振り返るとシアは涙目で俺を見上げていた。
「シア、これは仲良くしてるわけじゃない!ちぎれるから手を放してくれ!」
「ああっ!ごめんなさいっ!」
シアは慌てて握っていた手を放した。
「大丈夫ですか?今治します!」
シアが手をかざすと強く握られた痛みが引いていった。
・・・ただ、引いたのは痛みだけで、刺激とシアの手の感触はしっかり残っていた・・・
全員が全裸になってしまうという異常事態は、何とかココさんたちを説得して収束させる事が出来た。

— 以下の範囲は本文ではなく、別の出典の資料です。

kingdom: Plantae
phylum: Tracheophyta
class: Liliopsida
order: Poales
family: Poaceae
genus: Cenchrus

ココさんと、キアとギルは、三人ともしぶしぶだが服を着てくれた。
って言うか、何でお前ら人に裸を見せたがる?
シアとビビは着ていた服がボロボロになってしまって着るものが無い。
そこで、気を失っている術者たちから服を借りる事にした。
ココさんたちが、術者たちを裸にして縛り上げた。
服は二人分で良かったのだが、ココさんが二人だけ裸だと不公平だと言って、全員裸にしてしまった。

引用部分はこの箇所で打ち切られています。